Time Enough for Love

"The more you love, the more you can love-the more intensely you love. Nor is there any limit on how many you can love. If a person had time enough, he could love all of that majority who are decent and just" Robert A.Heinlein

Wednesday, May 18, 2011

It's been awhile: Here's the update.

I know its been awhile since my last post.  I fell ill, and we had a lot going on around here.  Here's the update.  Sarah is still with us, and Leah has improved slowly. 

Often, I find that Sarah feels depressed even though she takes antidepressants.  Her doctors have changed the dosage and types, but they do not seem to help her much.  I feel that she is on an emotional roller coaster: she's depressed one minute and angry the next.  I love her, but I am at a loss at how to help her through this.  Sometimes, I think that she is looking for a way out of here, and if this be the case, I wish she'd just tell us. Of course, I'd miss her and her lovely child, especially since I've grown to love her child as my own.  Oftentimes, I think she's been flirting with this guy from her past via text. He makes her smile, but so did Jacob in the beginning. I am not sure, but I think she thinks that the grass is always greener elsewhere, and regardless of where she goes or with whom she has a relationship with, she will always be unhappy because she holds on to these extreme ideals of what life is supposed to be like.  I feel concerned because she holds extremely high standards for everyone in her life, and if these people do not stand up to these standards, she wants to just dump them or punish them.

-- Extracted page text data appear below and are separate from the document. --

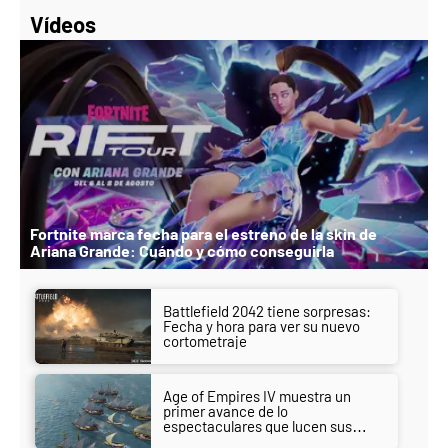
Vídeos
Fortnite marca fecha para el estreno de la skin de
Ariana Grande: Cuándo y cómo conseguirla
Battlefield 2042 tiene sorpresas:
Fecha y hora para ver su nuevo
cortometraje
Age of Empires IV muestra un
primer avance de lo
espectaculares que lucen sus
batallas navales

I am trying really hard to remain positive at all times, but it can be extremely difficult when we have a pessimist in our midst.  She constantly drops hints that she will leave if we don't do this or that.  I feel saddened by this because, to me, relationships take work, and if you truly love someone, you will work hard at your relationship with them.  I also know that poly relationships take even more work than monogamous ones.  Yet, it appears that she'd rather run away or stay miserable. I pray that she finds that true happiness can only be found within our own selves.